Recursive: Use AI research to recursively improve AI

The company Recursive Superintelligence, which released this achievement, was founded between the end of 2025 and the beginning of 2026. It just ended its stealth mode last month. In addition to Tian Yuandong, the former director of research scientists at Meta FAIR, the founding members also include:

Richard Socher, CEO of Recursive, former chief scientist at Salesforce

Alexey Dosovitskiy, former research scientist at Google DeepMind and the first author of Vision Transformer, with over 160,000 Google Scholar citations

Tim Rocktäschel, former principal scientist at DeepMind and professor of artificial intelligence at UCL

Peter Norvig, former research director at Google, co - author of the famous AI textbook "Artificial Intelligence: A Modern Approach" with Stuart Russell

Caiming Xiong, former vice - president of AI at Salesforce

Tim Shi, former researcher at OpenAI, co - founder and CTO of the enterprise AI company Cresta

Josh Tobin, CTO of Recursive, former head of research at OpenAI and Uber ATG

Jeff Clune, former vice - president of research at Google DeepMind, professor of computer science at the University of British Columbia, Canada

Moreover, as soon as this startup made its debut, even without a public product, it had already secured $650 million in financing and was valued at $4.65 billion. The financing was led by GV (Google Ventures) and Greycroft, with NVIDIA and AMD Ventures following.

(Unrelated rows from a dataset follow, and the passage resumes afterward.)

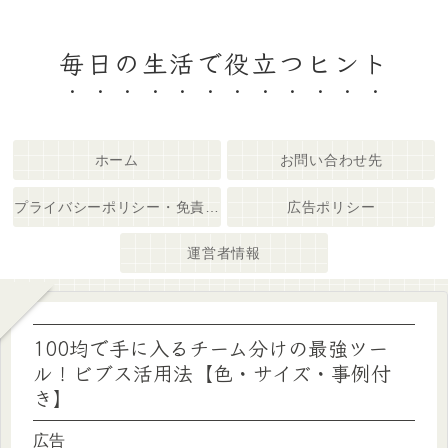
毎日の生活で役立つヒント
ホーム
お問い合わせ先
プライバシーポリシー・免責事項
広告ポリシー
運営者情報
100均で手に入るチーム分けの最強ツー
ル！ビブス活用法【色・サイズ・事例付
き】
広告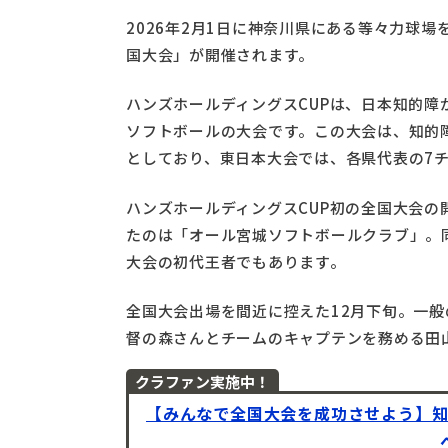
2026年2月1日に神奈川県にある等々力球場を
国大会」が開催されます。
ハンズホールディングスCUPは、日本知的
ソフトボールの大会です。この大会は、知的
としており、東日本大会では、各県代表の7
ハンズホールディングスCUP初の全国大会の
たのは「オール宮城ソフトボールクラブ」。
大会の初代王者でもあります。
全国大会出場を間近に控えた12月下旬。一
督の森さんとチームのキャプテンを務める田
クラファン実施中！
【みんなで全国大会を成功させよう】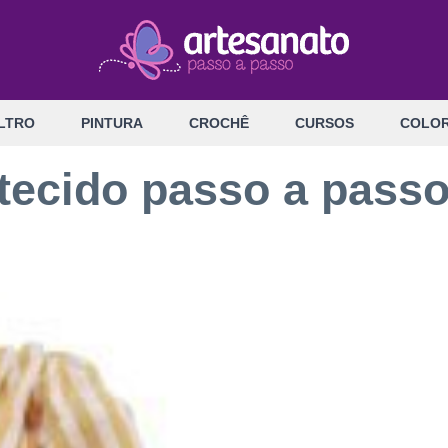
LTRO
PINTURA
CROCHÊ
CURSOS
COLOR
 tecido passo a pass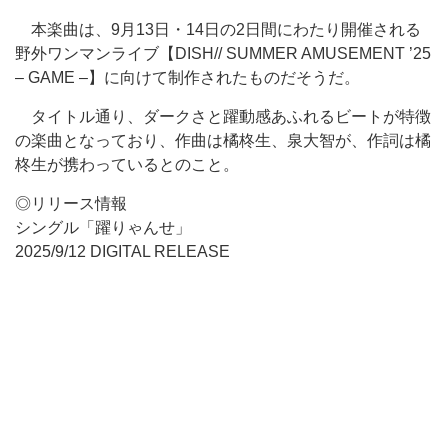
本楽曲は、9月13日・14日の2日間にわたり開催される
野外ワンマンライブ【DISH// SUMMER AMUSEMENT ’25
– GAME –】に向けて制作されたものだそうだ。
タイトル通り、ダークさと躍動感あふれるビートが特徴
の楽曲となっており、作曲は橘柊生、泉大智が、作詞は橘
柊生が携わっているとのこと。
◎リリース情報
シングル「躍りゃんせ」
2025/9/12 DIGITAL RELEASE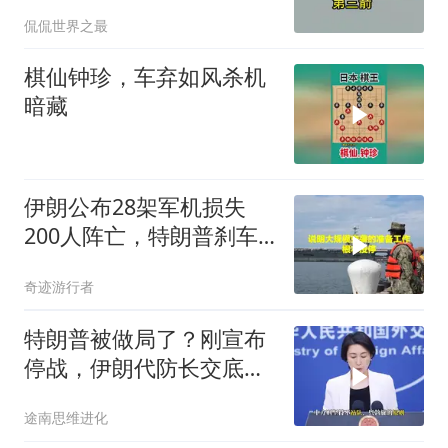
了，强制拖船摆上台面
侃侃世界之最
棋仙钟珍，车弃如风杀机
暗藏
伊朗公布28架军机损失
200人阵亡，特朗普刹车
真相曝光
奇迹游行者
特朗普被做局了？刚宣布
停战，伊朗代防长交底，
中国预判果真应验
途南思维进化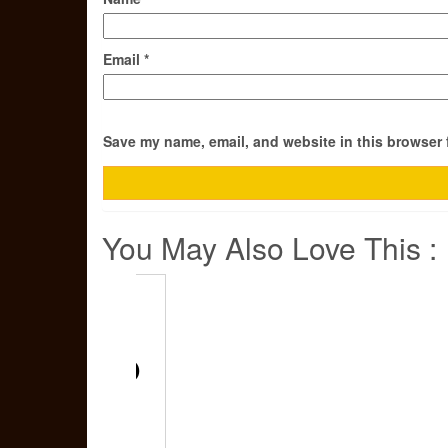
Email
*
Save my name, email, and website in this browser 
You May Also Love This :
GELAS
ONE TWO
CUPS
ROCK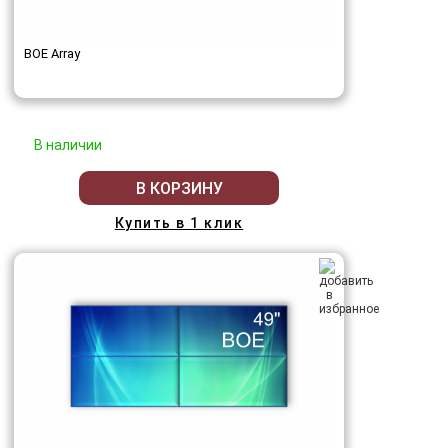
BOE Array
В наличии
В КОРЗИНУ
Купить в 1 клик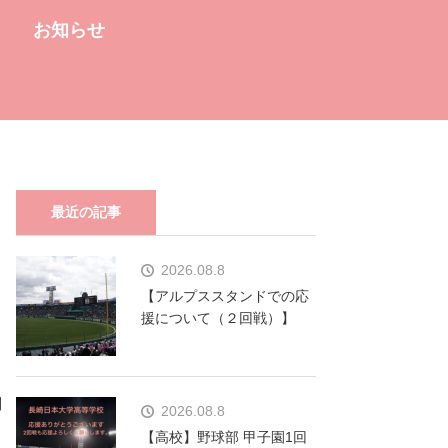
お知らせ
最近の記事
2026.08.8
【アルプススタンドでの応
援について（２回戦）】
制
2026.08.8
【高校】野球部 甲子園1回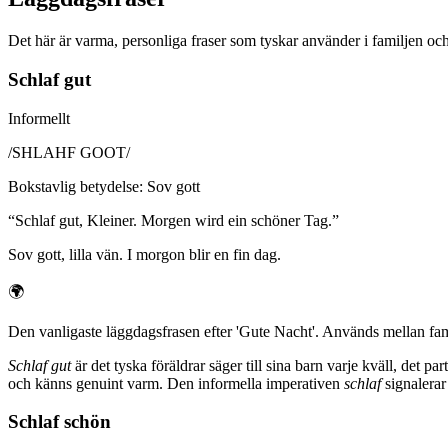
Det här är varma, personliga fraser som tyskar använder i familjen o
Schlaf gut
Informellt
/
SHLAHF GOOT
/
Bokstavlig betydelse
:
Sov gott
“
Schlaf gut, Kleiner. Morgen wird ein schöner Tag.
”
Sov gott, lilla vän. I morgon blir en fin dag.
🌍
Den vanligaste läggdagsfrasen efter 'Gute Nacht'. Används mellan fami
Schlaf gut
är det tyska föräldrar säger till sina barn varje kväll, det 
och känns genuint varm. Den informella imperativen
schlaf
signalerar
Schlaf schön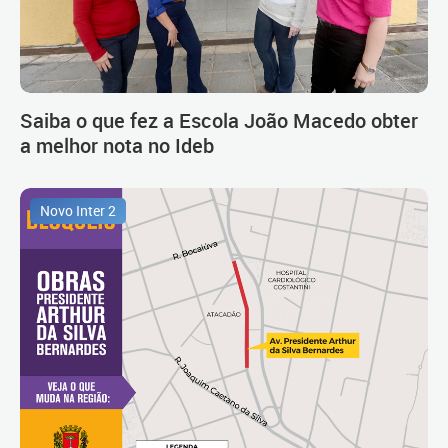
Saiba o que fez a Escola João Macedo obter
a melhor nota no Ideb
Novo Inter 2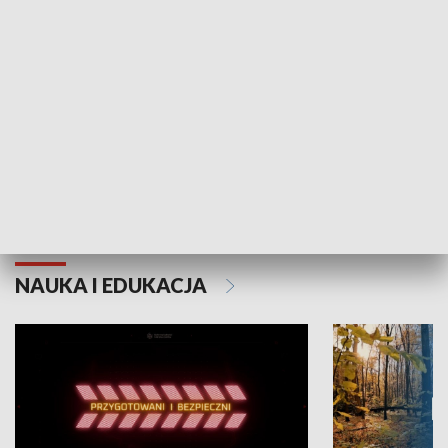
Grajmy Swoje
Białostocki Te
NAUKA I EDUKACJA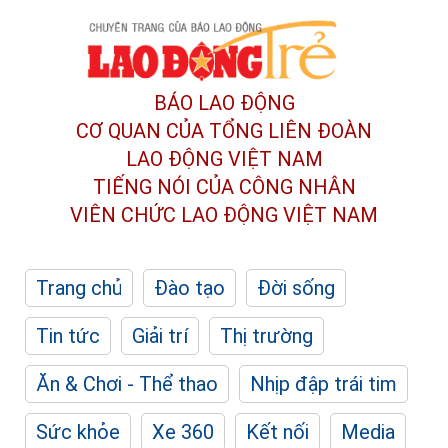
BÁO LAO ĐỘNG
CƠ QUAN CỦA TỔNG LIÊN ĐOÀN
LAO ĐỘNG VIỆT NAM
TIẾNG NÓI CỦA CÔNG NHÂN
VIÊN CHỨC LAO ĐỘNG
VIỆT NAM
Trang chủ
Đào tạo
Đời sống
Tin tức
Giải trí
Thị trường
Ăn & Chơi - Thể thao
Nhịp đập trái tim
Sức khỏe
Xe 360
Kết nối
Media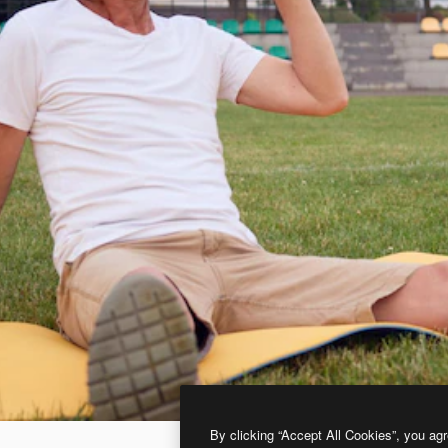
By clicking “Accept All Cookies”, you agr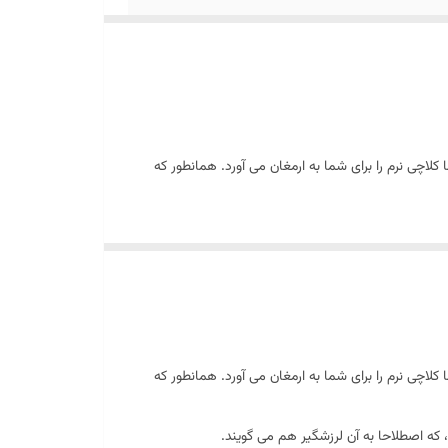
لاچی نرم را برای شما به ارمغان می آورد. همانطور که
 که اصطلاحا به آن لرزشگیر هم می گویند.
لاچی نرم را برای شما به ارمغان می آورد. همانطور که
 که اصطلاحا به آن لرزشگیر هم می گویند.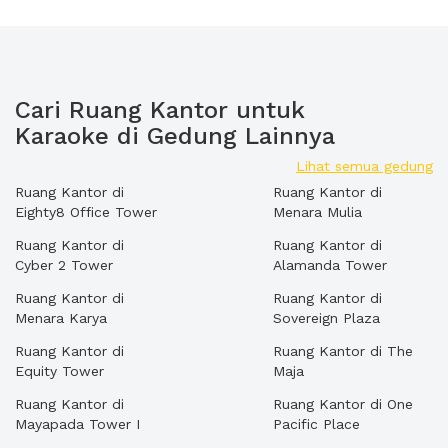
Cari Ruang Kantor untuk
Karaoke di Gedung Lainnya
Lihat semua gedung
Ruang Kantor di
Ruang Kantor di
Eighty8 Office Tower
Menara Mulia
Ruang Kantor di
Ruang Kantor di
Cyber 2 Tower
Alamanda Tower
Ruang Kantor di
Ruang Kantor di
Menara Karya
Sovereign Plaza
Ruang Kantor di
Ruang Kantor di The
Equity Tower
Maja
Ruang Kantor di
Ruang Kantor di One
Mayapada Tower I
Pacific Place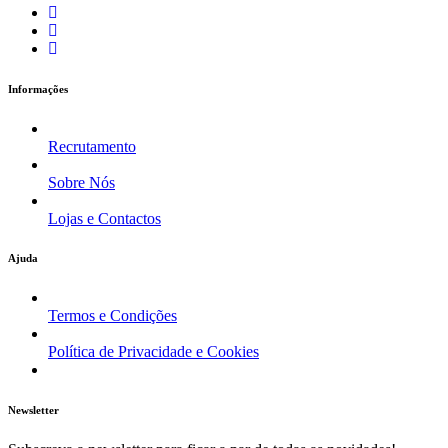
Informações
Recrutamento
Sobre Nós
Lojas e Contactos
Ajuda
Termos e Condições
Política de Privacidade e Cookies
Newsletter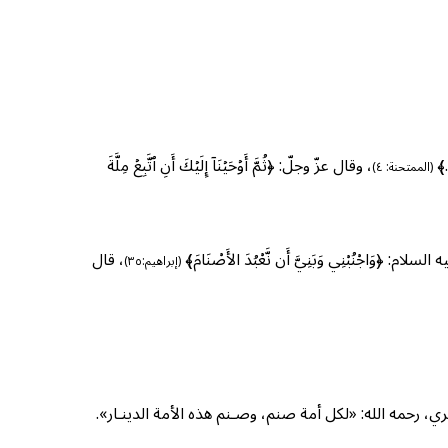
..﴾
، وقال عزّ وجلّ: ﴿ثُمَّ أَوۡحَیۡنَاۤ إِلَیۡكَ أَنِ ٱتَّبِعۡ مِلَّةَ
(الممتحنة: ٤)
م: ﴿وَاجْنُبْنِي وَبَنِيَّ أَن نَّعْبُدَ الأَصْنَامَ﴾
، قال
(إبراهيم:٣٥)
 رحمه الله: «لكل أمة صنم، وصـنم هذه الأمة الدينـار».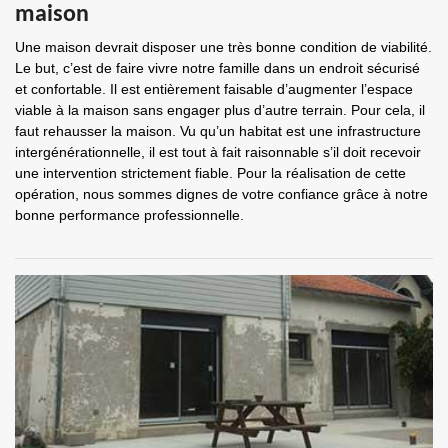
maison
Une maison devrait disposer une très bonne condition de viabilité.
Le but, c’est de faire vivre notre famille dans un endroit sécurisé
et confortable. Il est entièrement faisable d’augmenter l’espace
viable à la maison sans engager plus d’autre terrain. Pour cela, il
faut rehausser la maison. Vu qu’un habitat est une infrastructure
intergénérationnelle, il est tout à fait raisonnable s’il doit recevoir
une intervention strictement fiable. Pour la réalisation de cette
opération, nous sommes dignes de votre confiance grâce à notre
bonne performance professionnelle.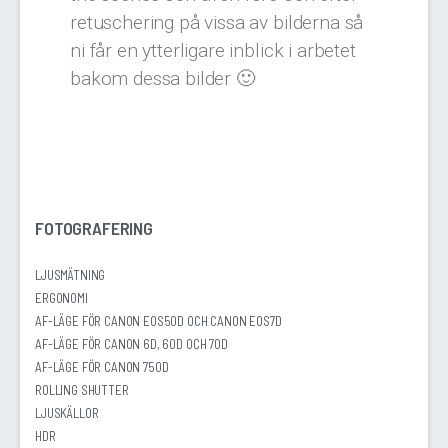
retuschering på vissa av bilderna så
ni får en ytterligare inblick i arbetet
bakom dessa bilder 🙂
FOTOGRAFERING
LJUSMÄTNING
ERGONOMI
AF-LÄGE FÖR CANON EOS50D OCH CANON EOS7D
AF-LÄGE FÖR CANON 6D, 60D OCH 70D
AF-LÄGE FÖR CANON 750D
ROLLING SHUTTER
LJUSKÄLLOR
HDR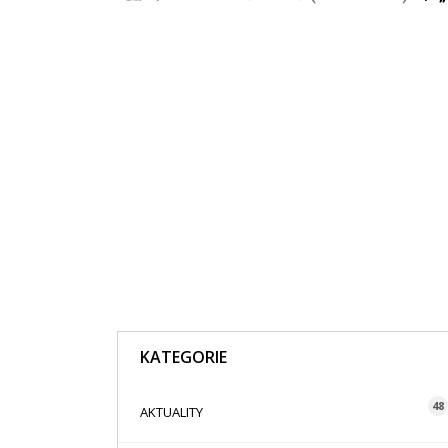
KATEGORIE
48
AKTUALITY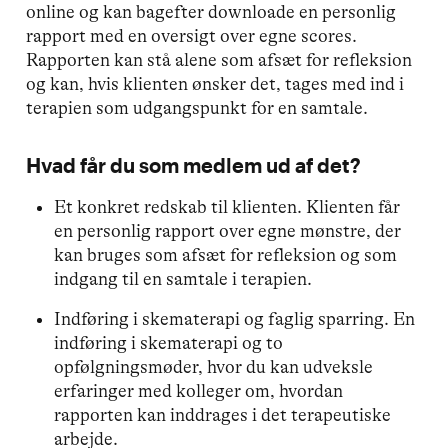
online og kan bagefter downloade en personlig
rapport med en oversigt over egne scores.
Rapporten kan stå alene som afsæt for refleksion
og kan, hvis klienten ønsker det, tages med ind i
terapien som udgangspunkt for en samtale.
Hvad får du som medlem ud af det?
Et konkret redskab til klienten. Klienten får
en personlig rapport over egne mønstre, der
kan bruges som afsæt for refleksion og som
indgang til en samtale i terapien.
Indføring i skematerapi og faglig sparring. En
indføring i skematerapi og to
opfølgningsmøder, hvor du kan udveksle
erfaringer med kolleger om, hvordan
rapporten kan inddrages i det terapeutiske
arbejde.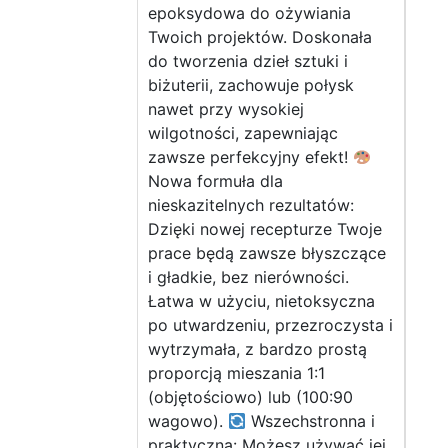
epoksydowa do ożywiania
Twoich projektów. Doskonała
do tworzenia dzieł sztuki i
biżuterii, zachowuje połysk
nawet przy wysokiej
wilgotności, zapewniając
zawsze perfekcyjny efekt!
Nowa formuła dla
nieskazitelnych rezultatów:
Dzięki nowej recepturze Twoje
prace będą zawsze błyszczące
i gładkie, bez nierówności.
Łatwa w użyciu, nietoksyczna
po utwardzeniu, przezroczysta i
wytrzymała, z bardzo prostą
proporcją mieszania 1:1
(objętościowo) lub (100:90
wagowo).
Wszechstronna i
praktyczna: Możesz używać jej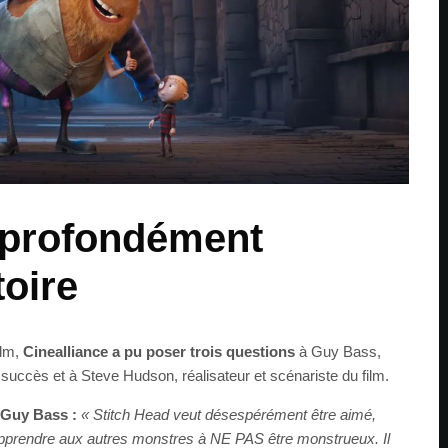
 profondément
toire
ilm,
Cinealliance a pu poser trois questions
à Guy Bass,
à succès et à Steve Hudson, réalisateur et scénariste du film.
 Guy Bass :
« Stitch Head veut désespérément être aimé,
pprendre aux autres monstres à NE PAS être monstrueux. Il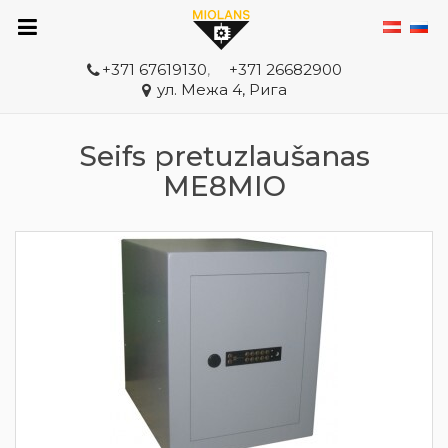
+371 67619130
,
+371 26682900
ул. Межа 4, Рига
Seifs pretuzlaušanas
ME8MIO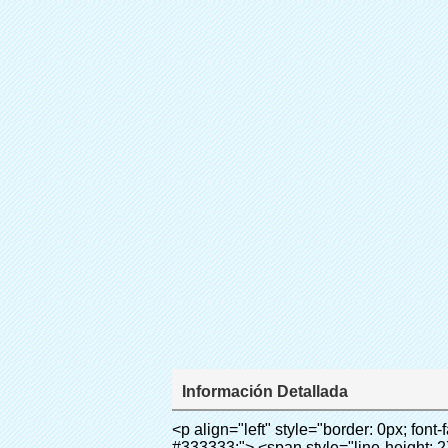
Información Detallada
<p align="left" style="border: 0px; font-family: Arial, Helvetica; line-height: 18px; vertical-align: baseline; word-wrap: break-word; color: #333333;"> <span style="line-height: 27px; margin: 0px; padding: 0px; border: 0px; font-size: 18px; font-style: inherit; font-weight: inherit; vertical-align: baseline;"> <span style="line-height: 27px; font-weight: bold;"> <span style="line-height: 27px; margin: 0px; padding: 0px; border: 0px; font-family: Arial; font-size: inherit; font-style: inherit; font-weight: inherit; vertical-align: baseline;"> Nombre del producto: automático máquina de la cubierta </span> </span> </span> </p> <p align="left" style="border: 0px; font-family: Arial, Helvetica; line-height: 18px; vertical-align: baseline; word-wrap: break-word; color: #333333;"> <span style="line-height: 27px; margin: 0px; padding: 0px; border: 0px; font-size: 18px; font-style: inherit; font-weight: inherit; vertical-align: baseline;"> <span style="line-height: 27px; font-weight: bold;"> <span style="line-height: 27px; margin: 0px; padding: 0px; border: 0px; font-family: Arial; font-size: inherit; font-style: inherit; font-weight: inherit; vertical-align: baseline;"> Modelo no.: XT-46C </span> </span> </span> </p> <p align="left" style="border: 0px; font-family: Arial, Helvetica; line-height: 18px; vertical-align: baseline; word-wrap: break-word; color: #333333;">&nbsp;</p> <p align="left" style="border: 0px; font-family: Arial, Helvetica; line-height: 18px; vertical-align: baseline; word-wrap: break-word; color: #333333;">&nbsp;</p> <div id="ali-anchor-AliPostDhMb-clgdl" style="padding-top: 8px;" data-section="AliPostDhMb-clgdl" data-section-title="Product Uses"> <div id="ali-title-AliPostDhMb-clgdl" style="padding: 8px 0px; border-bottom-style: solid;"> <span style="background-color: #ddd; color: #333; font-weight: bold; padding: 8px 10px; line-height: 12px;"> Producto utiliza </span> </div> <div style="padding: 10px 0px;"> <p>&nbsp;&nbsp;<img src="http://i03.i.aliimg.com/simg/single/icon/placeholder_100x100.png" data-src="http://g01.s.alicdn.com/kf/HTB1v.cvIXXXXXaaXpXXq6xXFXXXJ/200852200/HTB1v.cvIXXXXXaaXpXXq6xXFXXXJ.jpg" data-alt="Con 1000 unids de la cubierta del zapato zapato automático cubierta de la máquina" width="700" style="background-color: #f5f5f5;" ori-width="800" ori-height="970" /> <noscript><img src="http://g01.s.alicdn.com/kf/HTB1v.cvIXXXXXaaXpXXq6xXFXXXJ/200852200/HTB1v.cvIXXXXXaaXpXXq6xXFXXXJ.jpg" alt="Con 1000 unids de la cubierta del zapato zapato automático cubierta de la máquina" width="700" style="background-color: #f5f5f5;" ori-width="800" ori-height="970"></noscript> </p> <p><img src="http://i03.i.aliimg.com/simg/single/icon/placeholder_100x100.png" data-src="http://g04.s.alicdn.com/kf/HTB1AmpcHVXXXXXqXXXXq6xXFXXX3/200852200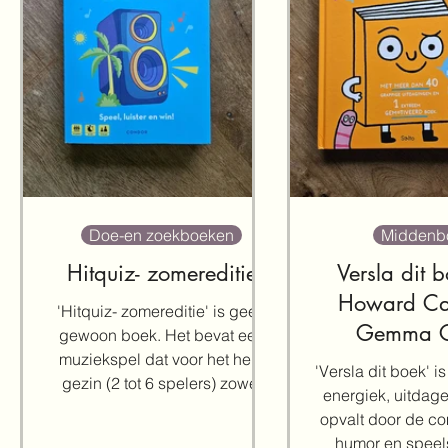
Doe-en zoekboeken
Middenb
Hitquiz- zomereditie
Versla dit 
Howard Cal
'Hitquiz- zomereditie' is geen
Gemma Co
gewoon boek. Het bevat een
muziekspel dat voor het hele
'Versla dit boek' i
gezin (2 tot 6 spelers) zowel
energiek, uitdag
uitdagend is als een feestje om
opvalt door de co
te spelen. Met een mix aan
humor en speel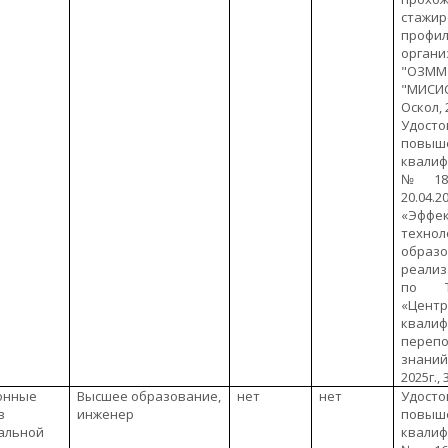
ста
профи
орга
"ОЗМ
"МИСИ
Оскол, 
Удос
повыш
квали
№180
20.04.20
«Эффе
технол
образо
реали
по Т
«Цен
квал
переп
знани
2025г.,
онные
Высшее образование,
нет
нет
Удос
в
инженер
повыш
альной
квали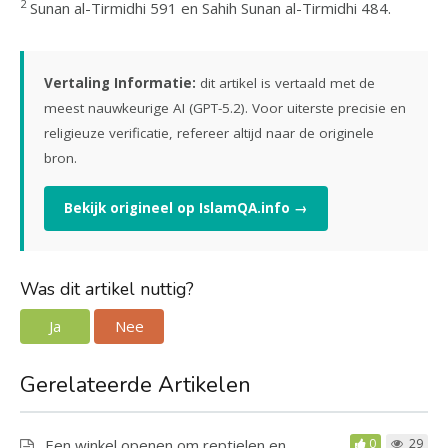
2
Sunan al-Tirmidhi 591 en Sahih Sunan al-Tirmidhi 484.
Vertaling Informatie:
dit artikel is vertaald met de
meest nauwkeurige AI (GPT-5.2). Voor uiterste precisie en
religieuze verificatie, refereer altijd naar de originele
bron.
Bekijk origineel op IslamQA.info →
Was dit artikel nuttig?
Ja
Nee
Gerelateerde Artikelen
Een winkel openen om reptielen en
0
29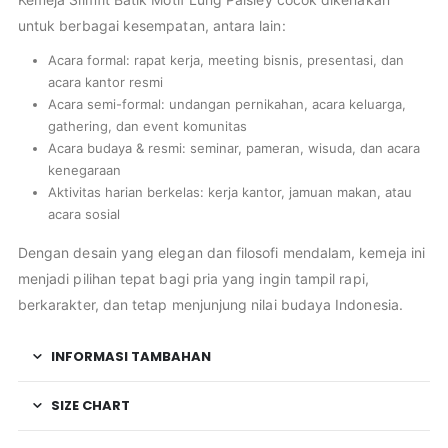
untuk berbagai kesempatan, antara lain:
Acara formal: rapat kerja, meeting bisnis, presentasi, dan
acara kantor resmi
Acara semi-formal: undangan pernikahan, acara keluarga,
gathering, dan event komunitas
Acara budaya & resmi: seminar, pameran, wisuda, dan acara
kenegaraan
Aktivitas harian berkelas: kerja kantor, jamuan makan, atau
acara sosial
Dengan desain yang elegan dan filosofi mendalam, kemeja ini
menjadi pilihan tepat bagi pria yang ingin tampil rapi,
berkarakter, dan tetap menjunjung nilai budaya Indonesia.
INFORMASI TAMBAHAN
SIZE CHART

The company's core proposition directly corresponds to its name: Build an AI system that can recursively improve its own research capabilities, let AI participate in and accelerate the R & D process of AI itself, and ultimately form a continuously self - enhancing closed - loop.

For more details, refer to the report "After leaving Meta, Tian Yuandong just announced his entrepreneurship".

Of course, in the track, Recursive is not alone. Yann LeCun's AMI Labs completed a $1 billion financing in March this year, and David Silver's Ineffable Intelligence secured an $1.1 billion seed round in April. They all point in a similar direction: Let the AI system autonomously generate knowledge and reduce human intervention in the research process. However, in terms of the rhythm of public achievements, Recursive's "first step" is one of the most specific and reproducible technical demonstrations among similar companies at present.